Data records.

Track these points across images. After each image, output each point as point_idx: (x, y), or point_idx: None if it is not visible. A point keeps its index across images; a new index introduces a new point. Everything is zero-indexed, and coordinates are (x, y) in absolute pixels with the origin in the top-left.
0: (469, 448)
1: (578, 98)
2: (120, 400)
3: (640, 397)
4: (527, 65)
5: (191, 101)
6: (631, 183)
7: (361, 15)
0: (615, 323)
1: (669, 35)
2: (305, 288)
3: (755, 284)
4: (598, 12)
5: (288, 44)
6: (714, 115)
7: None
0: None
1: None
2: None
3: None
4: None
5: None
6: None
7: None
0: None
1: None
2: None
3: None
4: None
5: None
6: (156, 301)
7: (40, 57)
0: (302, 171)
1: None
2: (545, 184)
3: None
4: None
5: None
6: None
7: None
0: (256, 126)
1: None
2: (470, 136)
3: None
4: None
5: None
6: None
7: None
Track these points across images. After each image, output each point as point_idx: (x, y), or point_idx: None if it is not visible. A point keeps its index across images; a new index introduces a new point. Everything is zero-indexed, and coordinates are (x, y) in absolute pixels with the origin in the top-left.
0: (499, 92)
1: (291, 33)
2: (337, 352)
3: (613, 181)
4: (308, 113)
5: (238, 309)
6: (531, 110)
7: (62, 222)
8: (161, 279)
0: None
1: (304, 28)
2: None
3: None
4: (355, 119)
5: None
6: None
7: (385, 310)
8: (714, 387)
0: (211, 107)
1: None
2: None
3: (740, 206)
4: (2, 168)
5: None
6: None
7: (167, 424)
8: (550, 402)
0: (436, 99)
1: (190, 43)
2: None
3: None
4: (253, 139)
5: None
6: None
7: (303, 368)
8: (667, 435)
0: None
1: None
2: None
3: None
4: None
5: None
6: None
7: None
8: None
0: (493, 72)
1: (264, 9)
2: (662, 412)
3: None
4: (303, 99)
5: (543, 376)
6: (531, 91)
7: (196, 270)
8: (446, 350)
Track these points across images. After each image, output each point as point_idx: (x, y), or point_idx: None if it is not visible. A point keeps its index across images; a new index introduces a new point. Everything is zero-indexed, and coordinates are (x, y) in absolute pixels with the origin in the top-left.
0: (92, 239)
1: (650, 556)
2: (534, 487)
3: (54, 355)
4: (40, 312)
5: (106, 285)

WHAT THIS TASK INVOLVES.
Substitute "Follow" for "Track" everywhere in the records above, and reproduce them with nothing else altered.

SOLVED PROBLEM.
Follow these points across images. After each image, output each point as point_idx: (x, y), or point_idx: None if it is not visible. A point keeps its index across images; a new index introduces a new point. Everything is zero-indexed, and coordinates are (x, y) in absolute pixels with the origin in the top-left.
0: (469, 448)
1: (578, 98)
2: (120, 400)
3: (640, 397)
4: (527, 65)
5: (191, 101)
6: (631, 183)
7: (361, 15)
0: (615, 323)
1: (669, 35)
2: (305, 288)
3: (755, 284)
4: (598, 12)
5: (288, 44)
6: (714, 115)
7: None
0: None
1: None
2: None
3: None
4: None
5: None
6: None
7: None
0: None
1: None
2: None
3: None
4: None
5: None
6: (156, 301)
7: (40, 57)
0: (302, 171)
1: None
2: (545, 184)
3: None
4: None
5: None
6: None
7: None
0: (256, 126)
1: None
2: (470, 136)
3: None
4: None
5: None
6: None
7: None
Follow these points across images. After each image, output each point as point_idx: (x, y), or point_idx: None if it is not visible. A point keeps its index across images; a new index introduces a new point. Everything is zero-indexed, and coordinates are (x, y) in absolute pixels with the origin in the top-left.
0: (499, 92)
1: (291, 33)
2: (337, 352)
3: (613, 181)
4: (308, 113)
5: (238, 309)
6: (531, 110)
7: (62, 222)
8: (161, 279)
0: None
1: (304, 28)
2: None
3: None
4: (355, 119)
5: None
6: None
7: (385, 310)
8: (714, 387)
0: (211, 107)
1: None
2: None
3: (740, 206)
4: (2, 168)
5: None
6: None
7: (167, 424)
8: (550, 402)
0: (436, 99)
1: (190, 43)
2: None
3: None
4: (253, 139)
5: None
6: None
7: (303, 368)
8: (667, 435)
0: None
1: None
2: None
3: None
4: None
5: None
6: None
7: None
8: None
0: (493, 72)
1: (264, 9)
2: (662, 412)
3: None
4: (303, 99)
5: (543, 376)
6: (531, 91)
7: (196, 270)
8: (446, 350)
Follow these points across images. After each image, output each point as point_idx: (x, y), or point_idx: None if it is not visible. A point keeps its index across images; a new index introduces a new point. Everything is zero-indexed, and coordinates are (x, y) in absolute pixels with the origin in the top-left.
0: (92, 239)
1: (650, 556)
2: (534, 487)
3: (54, 355)
4: (40, 312)
5: (106, 285)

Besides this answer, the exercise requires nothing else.